### What you have to do
Somewhere below are a line with "Vergangenheit mit sich." and a later line with "Création artisanale unique". Output exactly those lines and all lines between them.

Data entries
* * * *

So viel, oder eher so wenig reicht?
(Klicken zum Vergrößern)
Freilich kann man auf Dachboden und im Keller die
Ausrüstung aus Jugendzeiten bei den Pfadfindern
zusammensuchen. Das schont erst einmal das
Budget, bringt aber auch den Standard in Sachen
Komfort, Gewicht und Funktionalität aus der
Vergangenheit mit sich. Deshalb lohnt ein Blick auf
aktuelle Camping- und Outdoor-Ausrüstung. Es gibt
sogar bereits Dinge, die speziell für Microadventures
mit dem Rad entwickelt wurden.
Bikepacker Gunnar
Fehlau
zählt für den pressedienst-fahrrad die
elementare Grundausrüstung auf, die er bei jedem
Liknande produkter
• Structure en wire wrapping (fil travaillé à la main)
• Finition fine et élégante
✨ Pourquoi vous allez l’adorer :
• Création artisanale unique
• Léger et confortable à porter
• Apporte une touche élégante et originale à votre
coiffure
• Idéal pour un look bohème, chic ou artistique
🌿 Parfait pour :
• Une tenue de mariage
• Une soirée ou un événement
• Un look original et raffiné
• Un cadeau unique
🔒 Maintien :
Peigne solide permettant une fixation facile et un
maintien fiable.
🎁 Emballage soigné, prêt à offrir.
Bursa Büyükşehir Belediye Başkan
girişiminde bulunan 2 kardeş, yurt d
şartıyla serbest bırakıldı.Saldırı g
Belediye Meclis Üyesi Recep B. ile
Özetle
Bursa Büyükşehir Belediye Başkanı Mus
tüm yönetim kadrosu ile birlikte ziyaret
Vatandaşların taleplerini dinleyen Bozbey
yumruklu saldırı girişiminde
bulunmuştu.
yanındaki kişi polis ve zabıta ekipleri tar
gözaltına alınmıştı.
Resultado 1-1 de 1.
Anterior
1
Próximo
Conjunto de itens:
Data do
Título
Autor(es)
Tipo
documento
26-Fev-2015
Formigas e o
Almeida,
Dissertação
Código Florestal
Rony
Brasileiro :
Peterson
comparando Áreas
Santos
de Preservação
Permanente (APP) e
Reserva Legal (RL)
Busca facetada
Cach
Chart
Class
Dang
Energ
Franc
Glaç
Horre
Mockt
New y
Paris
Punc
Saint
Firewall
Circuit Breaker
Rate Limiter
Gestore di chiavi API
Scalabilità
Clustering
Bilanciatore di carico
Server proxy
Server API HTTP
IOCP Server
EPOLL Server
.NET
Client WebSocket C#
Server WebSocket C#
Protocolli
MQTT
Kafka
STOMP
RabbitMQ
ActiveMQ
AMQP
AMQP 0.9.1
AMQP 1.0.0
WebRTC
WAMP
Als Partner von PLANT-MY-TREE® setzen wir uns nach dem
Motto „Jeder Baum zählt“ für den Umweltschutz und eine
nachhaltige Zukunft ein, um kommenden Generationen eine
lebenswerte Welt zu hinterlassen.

* * * *

### Exercise answer
Vergangenheit mit sich. Deshalb lohnt ein Blick auf
aktuelle Camping- und Outdoor-Ausrüstung. Es gibt
sogar bereits Dinge, die speziell für Microadventures
mit dem Rad entwickelt wurden.
Bikepacker Gunnar
Fehlau
zählt für den pressedienst-fahrrad die
elementare Grundausrüstung auf, die er bei jedem
Liknande produkter
• Structure en wire wrapping (fil travaillé à la main)
• Finition fine et élégante
✨ Pourquoi vous allez l’adorer :
• Création artisanale unique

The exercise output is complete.